Thu 16-08-2018 10:15 AM
DUBAI, 16th August, 2018 (WAM) -- DP World today announced robust financial results for the six months to 30th June 2018. On a reported basis, revenue grew 14.4 percent and adjusted EBITDA increased by 7.9 percent.
Commenting on the latest results, DP World Group Chairman and CEO, Sultan Ahmed bin Sulayem, said, "DP World is pleased to report like-for-like earnings growth of 5.2 percent in the first half of 2018 and attributable earnings of $593 million. Adjusted EBITDA grew 7.9 percent to $1,322 million with margins at 50.3 percent on a reported basis and 54.4 percent on a like-for-like basis. This robust performance has been delivered in an uncertain trade environment, once again highlighting our operational excellence and the resilience of our portfolio."
Adjusted EBITDA margin was 50.3 percent, delivering profit attributable to owners of the Company, before separately disclosed items of US$593 million and EPS of 71.5 US cents. On a like-for-like basis, revenue grew 3.0 percent and adjusted EBITDA increased by 4.2 percent with adjusted EBITDA margin of 54.4 percent, and attributable earnings to owners of the Company increased up by 5.2 percent, reflecting the stable trading environment.
"We have made good progress in delivering our strategy of strengthening our portfolio of complementary and port related business with approximately $1,400 million worth of acquisitions announced recently. These acquisitions offer strong growth opportunities and enhance DP World’s presence in the global supply chain as we continue to diversify our revenue base and look at opportunities to connect directly with the owners of cargo and aggregators of demand," Bin Sulayem added.
The global trade enabler reported strong cash generation and robust balance sheet, with cash from operating activities reaching $979 million in H1 2018. DP World was again upgraded by the rating agency Moody’s from Baa2 to Baa1 with a stable outlook following the one notch upgrade in 2016. Fitch Ratings also upgraded DP World from BBB to BBB+ in July 2017. Both rating agencies have upgraded DP World by two notches in two years.
DP World CEO noted, "Our balance sheet remains strong and we continue to generate high levels of cash flow, which gives us the ability to invest in the future growth of our current portfolio, and the flexibility to make new investments should the right opportunities arise.
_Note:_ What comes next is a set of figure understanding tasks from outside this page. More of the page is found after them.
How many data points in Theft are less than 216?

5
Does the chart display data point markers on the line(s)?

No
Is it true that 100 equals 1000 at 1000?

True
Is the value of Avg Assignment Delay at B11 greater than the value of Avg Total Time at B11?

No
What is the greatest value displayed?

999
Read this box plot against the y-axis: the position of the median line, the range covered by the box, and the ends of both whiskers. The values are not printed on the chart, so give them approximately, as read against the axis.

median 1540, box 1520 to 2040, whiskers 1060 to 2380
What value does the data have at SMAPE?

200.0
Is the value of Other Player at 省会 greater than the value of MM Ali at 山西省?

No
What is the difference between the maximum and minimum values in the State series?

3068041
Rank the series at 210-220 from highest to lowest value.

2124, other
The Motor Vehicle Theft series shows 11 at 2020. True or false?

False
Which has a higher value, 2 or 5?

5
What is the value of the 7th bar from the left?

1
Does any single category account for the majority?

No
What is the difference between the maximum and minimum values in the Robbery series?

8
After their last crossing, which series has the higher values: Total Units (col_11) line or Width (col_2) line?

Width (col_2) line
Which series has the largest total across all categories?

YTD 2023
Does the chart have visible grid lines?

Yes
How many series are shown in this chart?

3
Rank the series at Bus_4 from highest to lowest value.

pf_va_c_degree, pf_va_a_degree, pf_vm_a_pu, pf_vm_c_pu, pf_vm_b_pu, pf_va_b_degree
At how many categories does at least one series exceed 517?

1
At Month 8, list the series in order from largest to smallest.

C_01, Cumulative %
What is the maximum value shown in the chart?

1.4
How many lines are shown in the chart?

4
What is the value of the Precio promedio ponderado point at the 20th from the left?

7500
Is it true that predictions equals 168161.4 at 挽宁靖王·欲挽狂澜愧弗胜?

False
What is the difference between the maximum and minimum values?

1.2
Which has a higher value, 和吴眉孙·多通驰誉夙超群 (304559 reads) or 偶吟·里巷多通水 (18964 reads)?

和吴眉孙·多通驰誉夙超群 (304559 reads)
Going forward, we aim to integrate our new acquisitions and we continue to extend our core business into port-related, maritime, transportation and logistics sectors with the objective of removing inefficiencies in global trade, improving the quality of our earnings and driving returns."
The organisation's capital expenditure guidance for 2018 remains unchanged at up to $1.4 billion with investments planned into UAE, Posorja (Ecuador), Berbera (Somaliland), Sokhna (Egypt) and London Gateway (UK).
"The near-term trade outlook remains uncertain with recent changes in trade policies and geopolitical headwinds in some regions continuing to pose uncertainty to the container market. However, the robust financial performance of the first six months also leaves us well placed for 2018 and we expect to see increased contributions from our recent investments in the second half of the year," Bin Sulayem concluded.